**Task description:**
The answer should be each line of the records that contains the word "Department"; please copy them all.

Pictures paired with source code
■ ■ ■ ■ ■
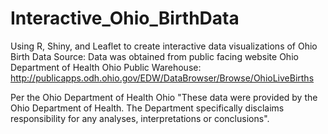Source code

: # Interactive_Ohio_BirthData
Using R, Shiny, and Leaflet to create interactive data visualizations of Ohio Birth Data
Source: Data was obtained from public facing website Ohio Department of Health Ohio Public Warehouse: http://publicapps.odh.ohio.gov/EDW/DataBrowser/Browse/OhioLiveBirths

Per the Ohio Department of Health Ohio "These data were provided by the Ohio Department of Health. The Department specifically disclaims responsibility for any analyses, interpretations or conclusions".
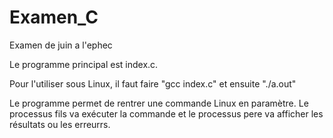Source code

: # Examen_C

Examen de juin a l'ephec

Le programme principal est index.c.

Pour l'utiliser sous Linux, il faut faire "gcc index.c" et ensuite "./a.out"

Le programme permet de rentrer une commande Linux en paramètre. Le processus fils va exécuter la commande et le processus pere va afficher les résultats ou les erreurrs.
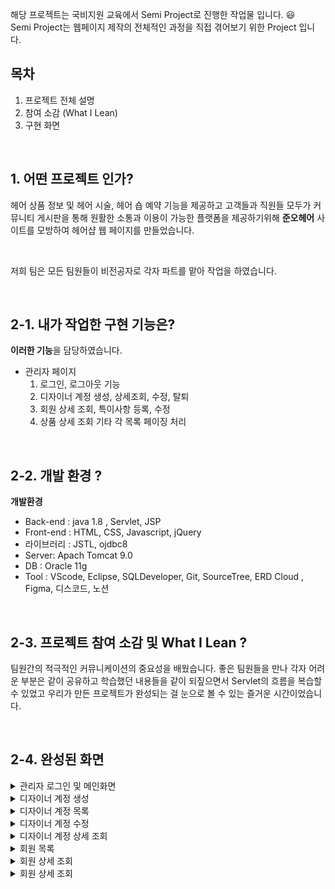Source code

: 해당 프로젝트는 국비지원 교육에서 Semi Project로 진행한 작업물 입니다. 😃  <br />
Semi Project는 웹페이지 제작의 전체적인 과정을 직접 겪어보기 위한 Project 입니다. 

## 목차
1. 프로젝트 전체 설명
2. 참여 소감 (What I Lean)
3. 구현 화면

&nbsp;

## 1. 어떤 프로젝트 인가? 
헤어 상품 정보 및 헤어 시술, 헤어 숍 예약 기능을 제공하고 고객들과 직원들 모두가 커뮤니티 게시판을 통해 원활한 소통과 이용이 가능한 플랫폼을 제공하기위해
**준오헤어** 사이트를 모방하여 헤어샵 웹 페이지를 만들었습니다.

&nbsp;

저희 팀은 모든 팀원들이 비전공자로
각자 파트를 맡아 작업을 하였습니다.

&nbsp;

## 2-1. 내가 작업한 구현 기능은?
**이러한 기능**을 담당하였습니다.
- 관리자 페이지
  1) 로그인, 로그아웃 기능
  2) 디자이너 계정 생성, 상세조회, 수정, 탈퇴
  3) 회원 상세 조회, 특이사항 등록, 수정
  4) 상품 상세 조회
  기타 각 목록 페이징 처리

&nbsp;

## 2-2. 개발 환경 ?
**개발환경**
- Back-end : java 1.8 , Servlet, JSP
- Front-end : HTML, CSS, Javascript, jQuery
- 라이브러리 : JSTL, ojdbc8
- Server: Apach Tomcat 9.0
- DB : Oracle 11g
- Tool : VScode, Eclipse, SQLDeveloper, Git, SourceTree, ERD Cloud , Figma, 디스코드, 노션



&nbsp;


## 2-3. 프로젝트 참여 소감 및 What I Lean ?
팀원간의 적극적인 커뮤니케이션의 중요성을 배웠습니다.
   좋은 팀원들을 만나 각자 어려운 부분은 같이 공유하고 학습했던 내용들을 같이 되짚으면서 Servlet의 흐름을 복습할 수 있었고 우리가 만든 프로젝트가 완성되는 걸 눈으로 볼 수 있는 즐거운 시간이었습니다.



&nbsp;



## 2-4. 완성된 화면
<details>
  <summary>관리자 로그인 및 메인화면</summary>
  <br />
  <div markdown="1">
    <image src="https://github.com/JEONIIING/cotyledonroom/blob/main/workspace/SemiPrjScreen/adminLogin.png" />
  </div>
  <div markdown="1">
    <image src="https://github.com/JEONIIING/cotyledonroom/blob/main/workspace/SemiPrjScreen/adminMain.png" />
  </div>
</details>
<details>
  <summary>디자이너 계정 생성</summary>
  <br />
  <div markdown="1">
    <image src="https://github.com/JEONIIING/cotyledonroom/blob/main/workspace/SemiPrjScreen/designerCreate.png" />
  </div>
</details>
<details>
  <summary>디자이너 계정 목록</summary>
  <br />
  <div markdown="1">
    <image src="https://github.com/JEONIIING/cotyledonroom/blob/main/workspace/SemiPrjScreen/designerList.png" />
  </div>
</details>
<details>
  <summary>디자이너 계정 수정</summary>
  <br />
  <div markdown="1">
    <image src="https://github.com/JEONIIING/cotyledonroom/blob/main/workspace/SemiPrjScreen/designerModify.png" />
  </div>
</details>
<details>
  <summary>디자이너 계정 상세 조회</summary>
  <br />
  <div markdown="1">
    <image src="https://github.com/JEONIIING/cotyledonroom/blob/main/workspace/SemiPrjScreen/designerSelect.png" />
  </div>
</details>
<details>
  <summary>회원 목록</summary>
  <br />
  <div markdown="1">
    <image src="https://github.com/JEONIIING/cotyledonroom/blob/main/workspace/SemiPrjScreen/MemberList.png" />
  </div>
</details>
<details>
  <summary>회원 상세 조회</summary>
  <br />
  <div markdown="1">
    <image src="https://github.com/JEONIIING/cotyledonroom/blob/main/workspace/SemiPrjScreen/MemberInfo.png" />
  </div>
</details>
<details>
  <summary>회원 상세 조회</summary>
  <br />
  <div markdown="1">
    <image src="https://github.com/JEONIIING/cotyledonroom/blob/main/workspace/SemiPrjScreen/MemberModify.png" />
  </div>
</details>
■ ■ ■ ■ ■
**Exercise output:**
Source: Data was obtained from public facing website Ohio Department of Health Ohio Public Warehouse: http://publicapps.odh.ohio.gov/EDW/DataBrowser/Browse/OhioLiveBirths
Per the Ohio Department of Health Ohio "These data were provided by the Ohio Department of Health. The Department specifically disclaims responsibility for any analyses, interpretations or conclusions".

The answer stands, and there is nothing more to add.